Les privilèges, immunités, pouvoirs que posséderont et exerceront le Sénat et la Chambre des communes, et leurs membres, seront ceux qui auront été prescrits de temps à autre par une loi du Parlement du Canada [...]
Ce principe a été concrétisé par l'article 4 de la Loi sur le Parlement du Canada, qui énonce :
Les privilèges, immunités et pouvoirs du Sénat et de la Chambre des communes, ainsi que de leurs membres, sont les suivants :
a) d'une part, ceux que possédaient à l'adoption de la Loi constitutionnelle de 1867, la Chambre des communes du Parlement du Royaume-Uni ainsi que ses membres, dans la mesure de leur compatibilité avec cette loi; [...]
Le principe constitutionnel est clair : la Chambre des communes peut déterminer les règles applicables à ses groupes parlementaires et les modalités de l'élection de leurs membres.
Le 25 février 2015, la Chambre des communes s'est prononcée massivement par 260 voix contre 17 sur cette question, par un vote favorable aux changements proposés par la loi instituant des réformes.
La deuxième remarque est la suivante : amender le projet de loi reviendrait à le tuer. Amender le projet de loi serait la procédure à suivre pour rejeter le projet de loi.
Troisième et dernière remarque : des dizaines de milliers de Canadiens ont communiqué avec leur député local pour faire connaître leur appui à la loi instituant les réformes. Les députés ont réagi et le projet de loi, qui était au départ loin d'être assuré d'être adopté, l'a été de façon massive par la Chambre des communes. Il faut montrer aux Canadiens que leur Parlement est capable de répondre à leur désir d'introduire des réformes et d'adopter le projet de loi avant la fin du mois de juin.

════════════════════

CONSIGNE
Dites, s'il vous plaît, si chacune des affirmations suivantes concorde avec le texte sur les privilèges parlementaires, en répondant par oui ou non et en citant à l'identique les mots du texte qui tranchent : (a) la Chambre des communes a approuvé les changements le 25 février 2015 par 260 voix contre 17 ; (b) l'adoption du projet de loi était assurée dès le départ ; (c) les privilèges repris sont ceux que possédaient la Chambre des communes du Parlement du Royaume-Uni et ses membres à l'adoption de la Loi constitutionnelle de 1867.

JEU DE DONNÉES

════════════════════

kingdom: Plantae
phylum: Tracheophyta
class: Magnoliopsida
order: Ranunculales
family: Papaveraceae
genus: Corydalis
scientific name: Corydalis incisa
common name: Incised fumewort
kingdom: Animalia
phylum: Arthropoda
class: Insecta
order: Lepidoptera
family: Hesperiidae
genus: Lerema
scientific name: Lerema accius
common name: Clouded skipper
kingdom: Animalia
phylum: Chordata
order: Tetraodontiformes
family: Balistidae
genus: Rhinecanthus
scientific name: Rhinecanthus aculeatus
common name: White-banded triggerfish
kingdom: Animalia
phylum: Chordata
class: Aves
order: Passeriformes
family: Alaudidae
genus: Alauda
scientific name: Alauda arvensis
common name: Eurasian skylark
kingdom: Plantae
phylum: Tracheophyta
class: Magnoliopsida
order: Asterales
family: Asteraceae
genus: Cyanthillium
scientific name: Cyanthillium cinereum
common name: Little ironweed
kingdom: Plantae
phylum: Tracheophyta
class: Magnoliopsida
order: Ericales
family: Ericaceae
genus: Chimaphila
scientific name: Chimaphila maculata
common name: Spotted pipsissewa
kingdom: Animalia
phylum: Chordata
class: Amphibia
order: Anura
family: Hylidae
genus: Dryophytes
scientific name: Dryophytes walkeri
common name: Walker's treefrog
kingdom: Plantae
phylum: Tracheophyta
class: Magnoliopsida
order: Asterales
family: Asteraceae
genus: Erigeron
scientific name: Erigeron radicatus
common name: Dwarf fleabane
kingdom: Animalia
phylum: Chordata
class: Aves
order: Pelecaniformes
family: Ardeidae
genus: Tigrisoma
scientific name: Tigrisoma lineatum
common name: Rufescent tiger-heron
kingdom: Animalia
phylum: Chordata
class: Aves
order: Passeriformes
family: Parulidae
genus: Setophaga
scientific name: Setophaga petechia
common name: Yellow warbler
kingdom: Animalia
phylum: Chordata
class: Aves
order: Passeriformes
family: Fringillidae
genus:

════════════════════

SOLUTION
(a) Oui : « par 260 voix contre 17 sur cette question, par un vote favorable aux changements proposés par la loi instituant des réformes ».
(b) Non : « qui était au départ loin d'être assuré d'être adopté ».
(c) Oui : « ceux que possédaient à l'adoption de la Loi constitutionnelle de 1867, la Chambre des communes du Parlement du Royaume-Uni ainsi que ses membres ».